Ed è proprio su questo punto che voglio attirare l’attenzione: la coscienza collettiva imparerà da questa tragedia che esimersi dal pagamento non è un simbolo di furbizia ma di un tradimento nei confronti dello Stato e dei suoi cittadini? In tutto ciò è vero inoltre che l’impegno della classe politica nel cercare di incentivare il pagamento o punire gli evasori, non è sufficiente. Ci sono quindi due considerazioni da fare: la prima è che la classe politica (forse collusivamente) non adotta sistemi congrui per riscuotere i pagamenti; la seconda è che l’evasione seriale da parte di una vasta schiera di individui è patologica, quindi non si può solo ricondurre la questione al mancato controllo statale. In Italia è sentor comune che un minimo di evasione non sia chissà quale reato.
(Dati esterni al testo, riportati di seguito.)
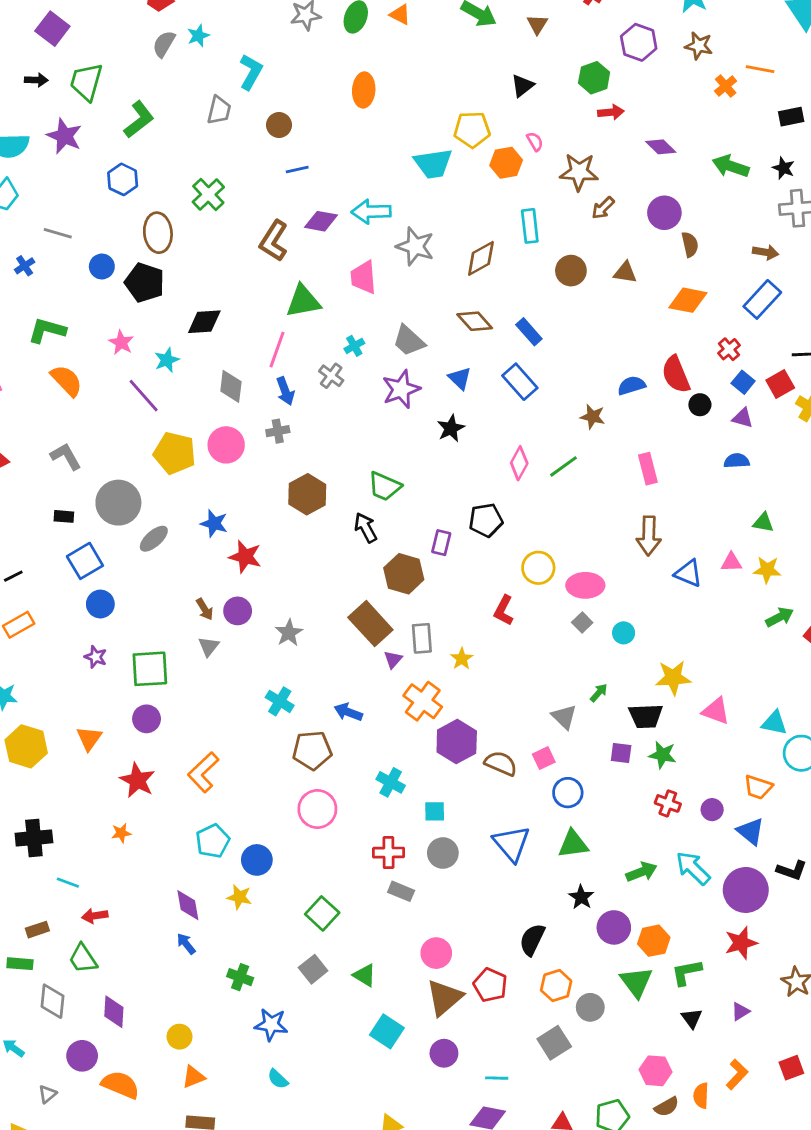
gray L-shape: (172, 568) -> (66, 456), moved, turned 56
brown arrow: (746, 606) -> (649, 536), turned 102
Su chi non paga le tasse inoltre c’è da fare un distinguo: premesso che come quanto detto dal sopracitato articolo 53 tutti debbano pagare, bisogna anche fare uno sforzo maggiore nel capire che coloro che causano il danno più grosso sono coloro che pagano meno. La tendenza italica è quella di addossare ogni colpa alla microcriminalità per il semplice fatto che è quella con cui tutti noi abbiamo possibilità di imbatterci. Le casse dello Stato però hanno meno perdita dal mancato pagamento del panettiere sotto casa rispetto ai grandi dirigenti d’azienda. Sono proprio quest’ultimi che concorrono a lacerare un sistema già di per se molto debole. Ed è in quest’ottica che lo Stato dovrebbe agire: ha senso impiegare risorse statali per scoprire il piccolo commerciante evadere o sarebbe meglio impiegare forze mentali e fisiche per combattere i grandi evasori? Badate bene: non si convince un evasore a pagare se la soglia di pagamento viene abbassata. Che sia alta o bassa, non pagare è sempre “conveniente”. Bisognerebbe quindi agire con riforme strutturali per tutti quei reati commessi dai colletti bianchi: il falso in bilancio o l’emissione di fatture false ad esempio. Lo slogan populista “in Italia si ruba e nessuno viene punito” ha infatti un fondo di verità. In Germania coloro che hanno commesso reati da “colletti bianchi” sulla totalità dei detenuti sono il 13%, in Italia lo 0,6%. Siamo sicuri che in Germania evadano di più? O forse in Italia vengono semplicemente presi meno evasori?

È il ventiseiesimo giorno di quarantena. Il nervoso mi assale dettato dalla carcerazione ma anche da altri pensieri.
Ora lo richiedo: impareremo qualcosa da questa esperienza? Guarderemo i vari programmi elettorali con sguardi diversi focalizzando l’attenzione in base a quanto dicono su materia sanitaria, assistenziale e scolastica (ampliare la spesa e non tagliarla), lotta all’evasione, alla corruzione… o “ce la faremo insieme” rimarrà l’ennesimo slogan della nostra storia recente?